A software security analysis conducted between October 2014 and October 2015 revealed that 35 percent of approximately 7,000 web/desktop software applications and 75 percent of over 450 mobile apps contained a critical or high-severity vulnerability.
These findings, detailed in Hewlett Packard Enterprise's (HPE) just-released Cyber Risk Report 2016, were derived from HPE's annual Software Security Taxonomy research, which provides a snapshot of the state of application security over the previous year.
According to the report, the most commonly spotted critical vulnerabilities in both mobile and non-mobile apps were related to insecure data transport, including weak Secure Socket Layer (SSL) protocols. Of the software studied, 25 percent of web/desktop apps had a critical SSL weakness and 30 percent of mobile apps had a critical flaw pertaining to insecure transport.
SSL technology secures data in motion by generating an encrypted link between a web server and browser. “It's likely that many applications continue to use weak SSL protocols and ciphers for backward compatibility purposes, but it's still a dangerous choice,” the report reads.

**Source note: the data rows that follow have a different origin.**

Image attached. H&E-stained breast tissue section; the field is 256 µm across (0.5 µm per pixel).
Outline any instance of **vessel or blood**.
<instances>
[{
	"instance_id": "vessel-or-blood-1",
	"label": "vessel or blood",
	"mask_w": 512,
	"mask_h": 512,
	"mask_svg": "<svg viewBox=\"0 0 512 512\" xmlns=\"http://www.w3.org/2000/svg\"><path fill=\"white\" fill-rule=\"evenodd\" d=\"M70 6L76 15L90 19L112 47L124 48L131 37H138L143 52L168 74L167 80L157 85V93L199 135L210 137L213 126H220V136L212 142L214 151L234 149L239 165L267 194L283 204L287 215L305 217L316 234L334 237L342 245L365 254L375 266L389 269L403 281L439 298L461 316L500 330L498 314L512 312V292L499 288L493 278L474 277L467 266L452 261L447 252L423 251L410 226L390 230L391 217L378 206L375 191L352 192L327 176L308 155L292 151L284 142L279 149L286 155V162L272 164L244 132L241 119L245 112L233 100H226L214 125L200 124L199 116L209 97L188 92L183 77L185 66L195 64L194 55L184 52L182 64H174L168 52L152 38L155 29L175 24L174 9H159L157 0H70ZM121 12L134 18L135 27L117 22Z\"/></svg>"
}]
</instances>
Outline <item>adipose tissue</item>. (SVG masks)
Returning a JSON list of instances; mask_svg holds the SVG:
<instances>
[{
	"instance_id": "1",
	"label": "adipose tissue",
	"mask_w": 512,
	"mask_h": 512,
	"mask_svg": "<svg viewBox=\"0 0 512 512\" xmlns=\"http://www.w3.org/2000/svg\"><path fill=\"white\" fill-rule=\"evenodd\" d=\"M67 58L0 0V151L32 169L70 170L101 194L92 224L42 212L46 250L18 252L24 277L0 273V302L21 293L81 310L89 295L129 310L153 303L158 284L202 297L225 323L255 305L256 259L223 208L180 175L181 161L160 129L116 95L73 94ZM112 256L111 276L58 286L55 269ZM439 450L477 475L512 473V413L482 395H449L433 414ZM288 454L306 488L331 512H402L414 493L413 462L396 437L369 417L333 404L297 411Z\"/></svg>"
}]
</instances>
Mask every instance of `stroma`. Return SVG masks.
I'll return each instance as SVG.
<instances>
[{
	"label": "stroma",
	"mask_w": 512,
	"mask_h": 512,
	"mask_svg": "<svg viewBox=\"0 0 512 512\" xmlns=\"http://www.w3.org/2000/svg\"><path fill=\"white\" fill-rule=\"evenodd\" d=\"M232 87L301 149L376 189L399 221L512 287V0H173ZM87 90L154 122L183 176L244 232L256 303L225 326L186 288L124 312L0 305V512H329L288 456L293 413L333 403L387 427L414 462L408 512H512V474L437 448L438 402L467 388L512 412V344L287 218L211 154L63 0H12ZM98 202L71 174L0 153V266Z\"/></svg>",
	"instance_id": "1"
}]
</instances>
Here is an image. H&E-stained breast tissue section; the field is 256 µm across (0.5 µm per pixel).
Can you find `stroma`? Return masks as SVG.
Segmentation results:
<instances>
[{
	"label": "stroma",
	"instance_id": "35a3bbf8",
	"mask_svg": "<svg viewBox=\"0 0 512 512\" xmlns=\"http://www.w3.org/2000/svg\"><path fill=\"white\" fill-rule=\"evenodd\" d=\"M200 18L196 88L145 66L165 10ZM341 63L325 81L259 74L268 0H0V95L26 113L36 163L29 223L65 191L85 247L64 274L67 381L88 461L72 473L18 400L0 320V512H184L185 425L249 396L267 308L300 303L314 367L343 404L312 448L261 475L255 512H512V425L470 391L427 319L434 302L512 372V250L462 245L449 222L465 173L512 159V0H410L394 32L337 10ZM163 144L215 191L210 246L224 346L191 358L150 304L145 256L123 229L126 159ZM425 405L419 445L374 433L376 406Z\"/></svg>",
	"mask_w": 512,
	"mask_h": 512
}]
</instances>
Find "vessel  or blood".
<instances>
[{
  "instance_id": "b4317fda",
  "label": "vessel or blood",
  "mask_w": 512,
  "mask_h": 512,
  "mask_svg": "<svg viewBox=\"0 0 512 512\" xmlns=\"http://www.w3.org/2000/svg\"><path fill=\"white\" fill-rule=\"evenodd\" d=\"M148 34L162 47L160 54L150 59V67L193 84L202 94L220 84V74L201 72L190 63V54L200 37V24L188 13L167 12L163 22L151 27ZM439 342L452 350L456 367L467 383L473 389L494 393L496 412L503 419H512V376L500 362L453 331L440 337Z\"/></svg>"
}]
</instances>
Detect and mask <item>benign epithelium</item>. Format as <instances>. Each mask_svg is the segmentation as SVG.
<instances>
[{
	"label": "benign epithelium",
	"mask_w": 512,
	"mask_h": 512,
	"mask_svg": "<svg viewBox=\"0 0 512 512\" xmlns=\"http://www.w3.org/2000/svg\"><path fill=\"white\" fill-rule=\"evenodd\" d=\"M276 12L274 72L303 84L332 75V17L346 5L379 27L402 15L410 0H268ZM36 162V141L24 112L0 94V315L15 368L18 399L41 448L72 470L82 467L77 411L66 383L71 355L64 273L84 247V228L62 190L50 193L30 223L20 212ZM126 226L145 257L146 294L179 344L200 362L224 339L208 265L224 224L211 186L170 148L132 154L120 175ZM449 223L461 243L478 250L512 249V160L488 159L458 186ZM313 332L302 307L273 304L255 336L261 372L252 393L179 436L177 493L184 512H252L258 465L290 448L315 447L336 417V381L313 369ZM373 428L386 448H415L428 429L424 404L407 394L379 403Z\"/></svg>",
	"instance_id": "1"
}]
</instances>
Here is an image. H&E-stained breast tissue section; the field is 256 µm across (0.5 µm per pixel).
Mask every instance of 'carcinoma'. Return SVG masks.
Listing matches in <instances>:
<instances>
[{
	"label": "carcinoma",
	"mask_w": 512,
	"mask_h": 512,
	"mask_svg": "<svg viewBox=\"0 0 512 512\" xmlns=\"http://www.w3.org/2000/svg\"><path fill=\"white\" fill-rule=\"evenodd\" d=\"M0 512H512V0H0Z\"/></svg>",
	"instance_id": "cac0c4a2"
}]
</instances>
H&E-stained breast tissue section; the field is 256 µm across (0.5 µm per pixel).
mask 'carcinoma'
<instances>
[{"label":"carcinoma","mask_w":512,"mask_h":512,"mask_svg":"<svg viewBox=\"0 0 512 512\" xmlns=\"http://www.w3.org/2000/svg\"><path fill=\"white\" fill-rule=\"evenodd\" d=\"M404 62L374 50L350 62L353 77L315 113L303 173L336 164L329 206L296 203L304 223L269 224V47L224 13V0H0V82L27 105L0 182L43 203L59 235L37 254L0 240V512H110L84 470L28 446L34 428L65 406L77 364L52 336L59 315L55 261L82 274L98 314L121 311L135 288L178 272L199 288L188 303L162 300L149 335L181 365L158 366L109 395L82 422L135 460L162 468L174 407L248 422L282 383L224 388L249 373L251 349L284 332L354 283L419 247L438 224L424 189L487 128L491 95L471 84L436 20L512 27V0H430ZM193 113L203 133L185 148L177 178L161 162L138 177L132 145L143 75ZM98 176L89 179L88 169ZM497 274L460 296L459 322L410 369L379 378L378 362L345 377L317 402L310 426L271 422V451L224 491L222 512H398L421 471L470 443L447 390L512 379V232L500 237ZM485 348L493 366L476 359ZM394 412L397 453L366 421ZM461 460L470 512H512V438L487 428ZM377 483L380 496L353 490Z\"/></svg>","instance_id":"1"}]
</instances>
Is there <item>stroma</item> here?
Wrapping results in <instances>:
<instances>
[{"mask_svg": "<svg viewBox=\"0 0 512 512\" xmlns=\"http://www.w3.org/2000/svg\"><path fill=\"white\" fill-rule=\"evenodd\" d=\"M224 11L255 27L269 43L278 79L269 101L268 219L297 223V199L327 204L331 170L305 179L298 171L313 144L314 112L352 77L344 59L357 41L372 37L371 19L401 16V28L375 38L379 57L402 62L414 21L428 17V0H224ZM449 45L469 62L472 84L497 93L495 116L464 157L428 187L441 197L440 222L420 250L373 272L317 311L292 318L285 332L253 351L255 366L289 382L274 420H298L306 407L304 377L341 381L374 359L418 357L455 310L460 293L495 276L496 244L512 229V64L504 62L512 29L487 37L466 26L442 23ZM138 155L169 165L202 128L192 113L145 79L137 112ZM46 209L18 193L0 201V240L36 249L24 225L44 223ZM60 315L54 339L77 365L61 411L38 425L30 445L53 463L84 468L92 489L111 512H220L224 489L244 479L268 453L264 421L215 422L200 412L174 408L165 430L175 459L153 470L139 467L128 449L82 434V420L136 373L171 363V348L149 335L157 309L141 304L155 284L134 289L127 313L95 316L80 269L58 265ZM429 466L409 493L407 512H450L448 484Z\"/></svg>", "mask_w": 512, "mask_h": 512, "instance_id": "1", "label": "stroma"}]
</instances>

Jewel Timpe, senior manager, security research communications at HPE in Palo Alto, Calif., explained to SCMagazine.com that a lack of strong computer language skills, combined with a demand to build apps quickly, is a key reason many developers take SSL shortcuts. “There are all these tools where you can literally put [software] pieces together like a puzzle to create an app and you don't have to be well-versed in the languages of computer science,” she said. Consequently, developers “don't understand how to implement [SSL] properly, or the criticality of it, and so we end up with a lot more vulnerabilities.”
For web/desktop apps, the most common non-critical (albeit still troublesome) security issue was external system information leaks (50 percent of studied apps suffered a non-critical leak), while for mobile apps the most common non-critical issue was internal system information leaks (83 percent).
“We already know how to write secure software. We've been doing it on the traditional computing side more than a decade,” said Timpe — and yet many app developers still don't cover the basics of security. “It's a problem that we've already solved but it's still hurting us.”